Text provided below:

It seems to me that the cross sectorial approach that has to be brought to bear on all stakeholders like the District Assemblies, Landowners, the Ministry etc has never been exhausted to help bring sanity and order on the rent market space, making landowners and their agents to unduly extort moneys from Ghanaians in a form price increment. In the words of the GREEDA Secretary, 50% of the Ghanaian population live in sub-standard houses.

He said “all the houses that you see by the standards for relieve for human beings to live in are not up to the task”. Adding that “If you go to places like Abeka Lapaz, Chantan and McCarthy Hill, all the houses you see there are just houses but they don’t fit the standard for living. It hasn’t gotten there yet. So, you can imagine how life will be for those living there”.

The problem, as illustrated in these areas, are a microcosm of the bigger housing crisis across the country, especially Accra.

Most of these building facilities which come with high prices, don’t have a state of readiness in terms of toilet and bathhouse facilities built into them. Nonetheless, some landlords do retrofit on old houses with the aim of further increasing their rent prices. These same Landlords who often default on their property rate to the Assemblies would often remind their tenants of that aspect of expenditure and the need to pay more. It’s my considered view, that, if we had a price ceiling threshold with certain categorization in terms of years, location and other demographic scenarios, landowners especially those with older houses shall not charge above a certain amount as they would have recouped their investment on the building and worth being considered a “scrap” in the literal sense of the word. Again, if the regulatory agencies are able to effectively follow through with their the supervisory mandate, that would bring a bigger relief to Ghanaians.

There are other germane issues that government must step up effort to address with land acquisition being one of the thorny bottlenecks. If one has to cough an amount of say 20,000 for one plot of land whose land measurement has no national standardized measurement then there is a great cause to worry.

The standard measurement for a plot of land in Ghana as it stands varies and it’s solely the prerogative of the landowners.

This unregulated market put the common Ghanaian at the mercy of predators at every value chain of our existence. One wonders the role of public institutions like the Lands Commission and Ghana Standards Authority in the narrative.

The private financing and mortgage institutions should partner with Government with schemes that alleviate the hardship of Ghanaians, especially now that the COVID-19 pandemic has put a lot of strain on Ghanaians.

End of Text provided.
Extracted records below:

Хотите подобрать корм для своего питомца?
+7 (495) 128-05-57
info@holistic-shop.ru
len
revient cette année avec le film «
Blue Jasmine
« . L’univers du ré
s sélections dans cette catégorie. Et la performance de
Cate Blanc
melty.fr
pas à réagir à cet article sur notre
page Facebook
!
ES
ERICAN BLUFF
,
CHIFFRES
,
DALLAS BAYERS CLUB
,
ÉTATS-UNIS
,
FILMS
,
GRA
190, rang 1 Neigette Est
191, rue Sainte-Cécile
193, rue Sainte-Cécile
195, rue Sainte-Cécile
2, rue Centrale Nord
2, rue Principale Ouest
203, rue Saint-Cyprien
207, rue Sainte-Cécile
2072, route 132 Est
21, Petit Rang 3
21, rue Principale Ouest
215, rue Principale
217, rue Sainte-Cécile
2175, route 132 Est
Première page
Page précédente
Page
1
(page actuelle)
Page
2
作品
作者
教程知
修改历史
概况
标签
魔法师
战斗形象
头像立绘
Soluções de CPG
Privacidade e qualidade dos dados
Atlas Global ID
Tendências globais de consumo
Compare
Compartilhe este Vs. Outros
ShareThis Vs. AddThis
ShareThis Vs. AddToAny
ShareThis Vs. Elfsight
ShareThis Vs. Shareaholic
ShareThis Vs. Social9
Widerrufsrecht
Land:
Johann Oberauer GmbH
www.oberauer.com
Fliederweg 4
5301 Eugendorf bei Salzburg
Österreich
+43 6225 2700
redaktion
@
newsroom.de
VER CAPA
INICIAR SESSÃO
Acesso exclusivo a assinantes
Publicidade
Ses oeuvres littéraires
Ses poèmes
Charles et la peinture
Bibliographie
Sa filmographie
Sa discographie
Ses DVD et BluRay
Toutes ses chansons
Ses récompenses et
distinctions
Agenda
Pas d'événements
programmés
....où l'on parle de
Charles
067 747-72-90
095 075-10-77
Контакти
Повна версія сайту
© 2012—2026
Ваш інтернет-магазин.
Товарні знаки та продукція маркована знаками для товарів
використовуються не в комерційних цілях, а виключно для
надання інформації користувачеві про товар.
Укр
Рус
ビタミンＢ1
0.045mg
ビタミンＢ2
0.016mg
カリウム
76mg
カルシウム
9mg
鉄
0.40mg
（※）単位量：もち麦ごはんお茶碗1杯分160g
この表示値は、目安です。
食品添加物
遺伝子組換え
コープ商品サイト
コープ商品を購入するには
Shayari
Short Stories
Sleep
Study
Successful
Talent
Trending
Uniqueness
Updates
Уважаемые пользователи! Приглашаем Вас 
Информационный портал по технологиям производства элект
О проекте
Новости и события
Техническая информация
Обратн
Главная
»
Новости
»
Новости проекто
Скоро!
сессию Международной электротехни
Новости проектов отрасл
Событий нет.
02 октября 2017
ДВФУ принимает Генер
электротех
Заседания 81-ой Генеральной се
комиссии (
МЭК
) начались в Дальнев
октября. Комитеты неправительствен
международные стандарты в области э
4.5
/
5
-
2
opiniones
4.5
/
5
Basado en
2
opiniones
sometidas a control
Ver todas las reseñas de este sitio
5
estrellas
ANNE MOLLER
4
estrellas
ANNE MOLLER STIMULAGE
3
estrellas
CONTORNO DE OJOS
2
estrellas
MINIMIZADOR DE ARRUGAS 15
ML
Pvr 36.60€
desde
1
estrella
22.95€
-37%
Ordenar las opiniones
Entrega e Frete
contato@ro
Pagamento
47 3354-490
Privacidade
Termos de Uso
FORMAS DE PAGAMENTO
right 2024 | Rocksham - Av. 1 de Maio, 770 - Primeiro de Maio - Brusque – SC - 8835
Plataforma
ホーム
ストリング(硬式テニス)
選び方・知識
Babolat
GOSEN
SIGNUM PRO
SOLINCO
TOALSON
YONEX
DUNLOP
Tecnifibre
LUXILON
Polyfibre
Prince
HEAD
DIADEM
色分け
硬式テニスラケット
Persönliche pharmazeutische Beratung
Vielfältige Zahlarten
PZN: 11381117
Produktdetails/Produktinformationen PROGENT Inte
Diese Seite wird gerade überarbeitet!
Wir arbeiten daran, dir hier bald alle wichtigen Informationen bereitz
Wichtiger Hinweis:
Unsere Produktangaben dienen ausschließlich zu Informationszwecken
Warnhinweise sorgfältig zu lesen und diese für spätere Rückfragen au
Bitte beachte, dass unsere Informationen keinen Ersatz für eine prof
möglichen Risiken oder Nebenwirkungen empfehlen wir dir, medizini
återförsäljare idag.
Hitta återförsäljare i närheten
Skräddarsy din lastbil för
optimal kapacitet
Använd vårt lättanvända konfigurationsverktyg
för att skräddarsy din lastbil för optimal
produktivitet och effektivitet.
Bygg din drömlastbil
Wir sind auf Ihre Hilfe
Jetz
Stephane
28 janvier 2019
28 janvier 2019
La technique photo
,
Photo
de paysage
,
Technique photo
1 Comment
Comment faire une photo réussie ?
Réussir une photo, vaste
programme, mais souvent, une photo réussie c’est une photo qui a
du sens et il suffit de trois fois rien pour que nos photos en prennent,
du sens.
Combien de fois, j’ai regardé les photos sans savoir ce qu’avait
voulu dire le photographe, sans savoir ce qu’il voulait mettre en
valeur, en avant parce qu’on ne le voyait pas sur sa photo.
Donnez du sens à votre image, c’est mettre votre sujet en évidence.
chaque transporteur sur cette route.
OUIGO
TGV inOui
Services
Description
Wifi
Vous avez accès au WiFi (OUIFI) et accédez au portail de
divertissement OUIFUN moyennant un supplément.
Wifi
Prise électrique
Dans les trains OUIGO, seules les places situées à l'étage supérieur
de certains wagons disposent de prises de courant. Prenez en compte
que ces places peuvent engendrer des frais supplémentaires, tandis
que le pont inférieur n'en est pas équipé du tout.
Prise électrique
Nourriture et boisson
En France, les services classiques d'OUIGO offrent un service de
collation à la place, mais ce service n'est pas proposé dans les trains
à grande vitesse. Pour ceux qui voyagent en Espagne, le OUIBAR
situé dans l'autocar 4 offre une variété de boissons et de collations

End of Extracted records.

■ What the task asks ■
Answer these questions from the text on Ghana's housing and rent market:
(a) According to the GREEDA Secretary, what share of the Ghanaian population lives in sub-standard houses?
(b) Whose prerogative is the standard measurement for a plot of land in Ghana?
(c) Which pandemic is named as having put a lot of strain on Ghanaians?

■ Answer box ■
(a) 50%
(b) The landowners'
(c) COVID-19